Breast cancer survivor agrees with new mammogram recommendations
RENO, Nev. (KOLO) - Charlow Peterson says she knew what a mammogram was.
But at 47 she says she didn’t think the test could benefit her. She was healthy, ate right, and exercised. But she also didn’t have insurance which also impacted her decision.
But she says she found two lumps by her sternum, and to get answers she turned to the Mammovan.
“They asked me when I would like to come in,” says Peterson. “And I said well, I have a little problem. I said I don’t have any insurance. First thing she says don’t you worry about it. You just get down here.”
Ten days after getting the mammogram, she got a call at work.
“They said I am positive for breast cancer,” says Peterson. “And I actually said are you kidding?”
As it turned out the malignancies were found elsewhere in her breast. The news was followed by surgery, chemotherapy, and breast reconstruction.
She’s lucky she says, still alive. But there’s that nagging thought in the back of her mind. She should have gone in sooner.
“So, I think it is very important for women to go at 40 not 47,” she says. “That way you are in a pattern. Cause at 47 I just went on a whim.”
Turns out Charlow is not alone her belief and now one group of experts is recommending women start getting mammograms at age 40.
The U.S Preventive Services Task Force has pushed its guideline back ten years from 50 to age 40. The group suspects their recommendation will impact 20-million more women who one physician says should educate themselves about mammography, their own personal risk, and their family history.
“Know that you may not have signs of breast cancer,” says Dr. Bayo Curry-Winchell, St. Mary’s Medical Center Medical Director. “And so going in and getting screened, for all women is important. Now we have identified that black women it has been shown have a higher risk of mortality. Approximately 40% are dying from breast cancer even though the rate, or the amount of diagnosis is less. So, if you are a woman of color that is also an important piece you need to take note.”
By pushing the mammogram recommendation to 40 Dr.

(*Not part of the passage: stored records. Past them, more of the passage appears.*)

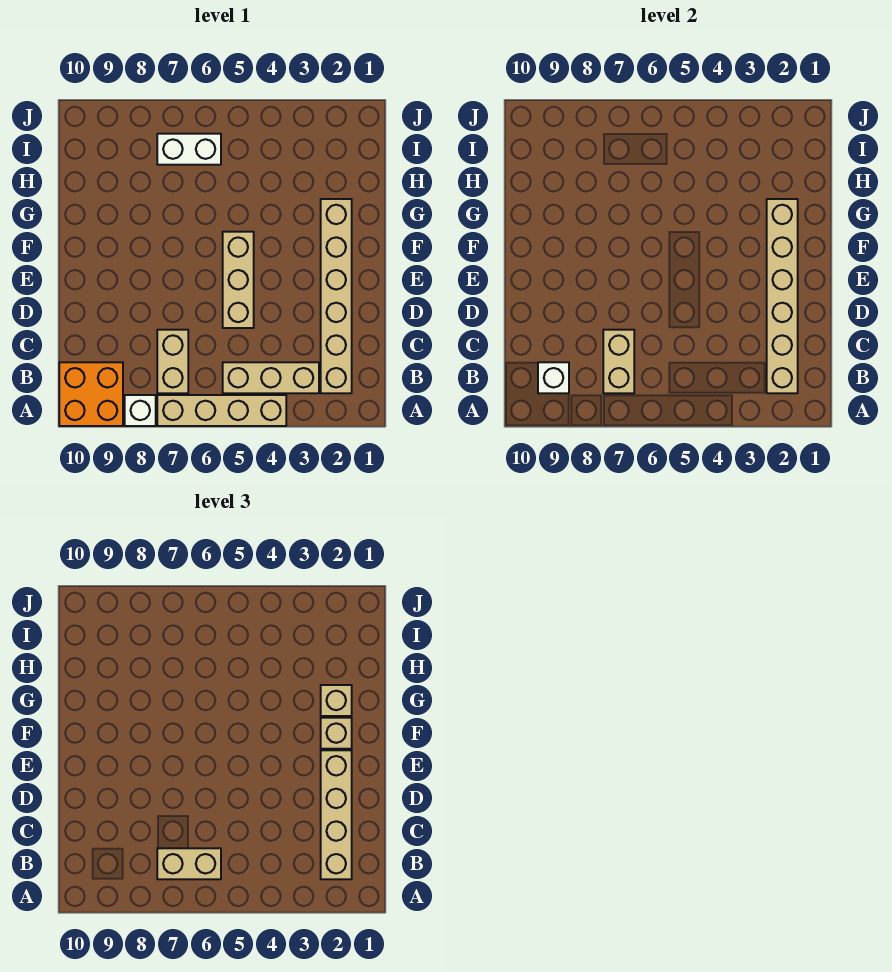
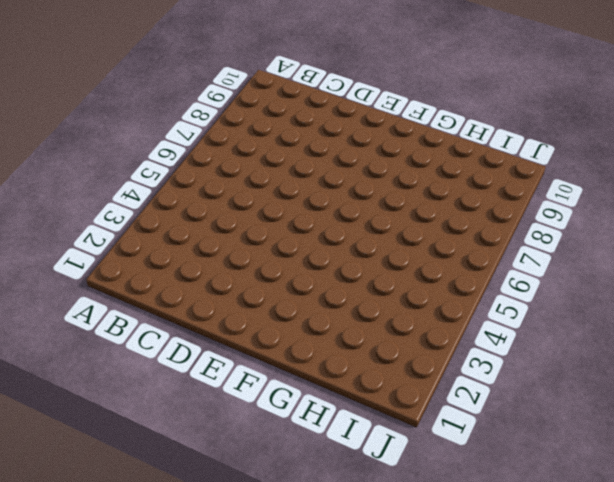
none -> tan brick A4:A7 level 1
none -> white brick A8 level 1
none -> orange brick A9:B10 level 1

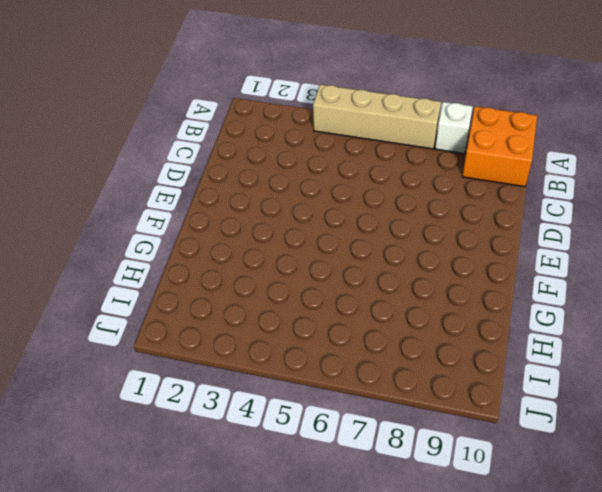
none -> tan brick B2:G2 level 1
none -> tan brick B3:B5 level 1
none -> tan brick B7:C7 level 1

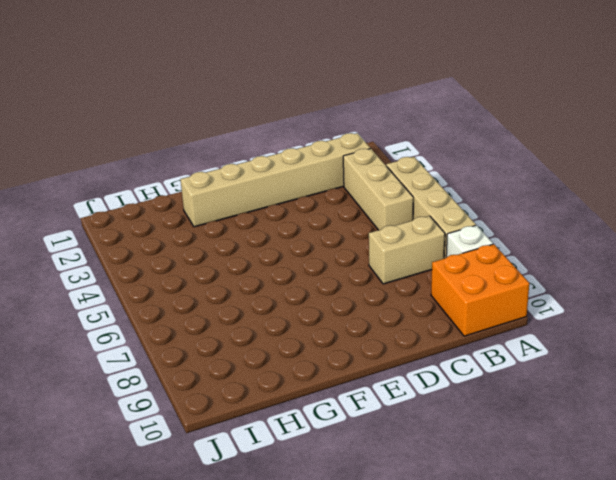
none -> tan brick D5:F5 level 1
none -> white brick I6:I7 level 1
none -> tan brick B2:G2 level 2

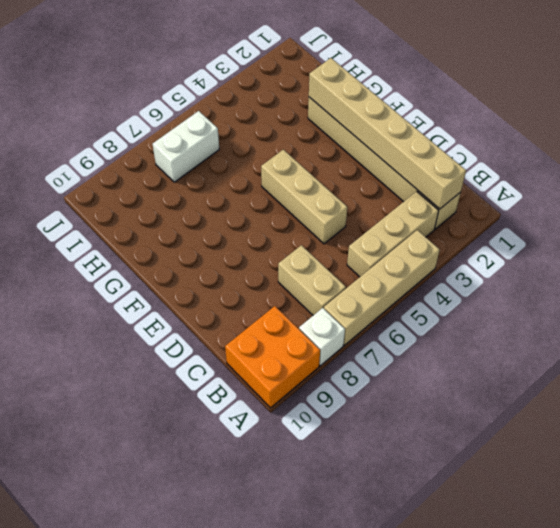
none -> tan brick B7:C7 level 2
none -> white brick B9 level 2
none -> tan brick B2:E2 level 3

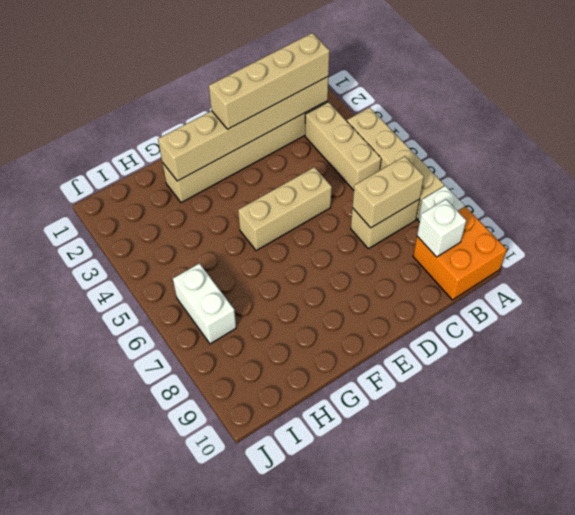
none -> tan brick B6:B7 level 3
none -> tan brick F2 level 3
none -> tan brick G2 level 3

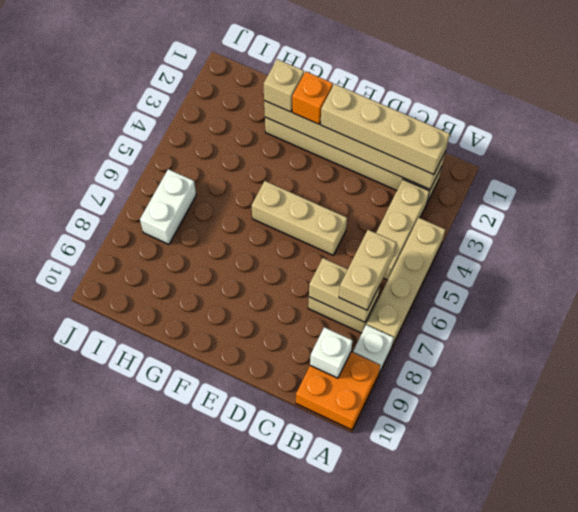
orange brick F2 level 3 -> tan brick F2 level 3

Curry-Winchell says some black women will have their breast cancer discovered in its earliest and most curable stages--perhaps lowering their mortality rate from breast cancer.
The task force says they expect the death rate of breast cancer as a whole in women should be reduced by 20%.
While it’s important for women to start thinking about mammography and its role in breast health, don’t forget monthly self-breast examinations as another tool in detecting warning signs of breast cancer.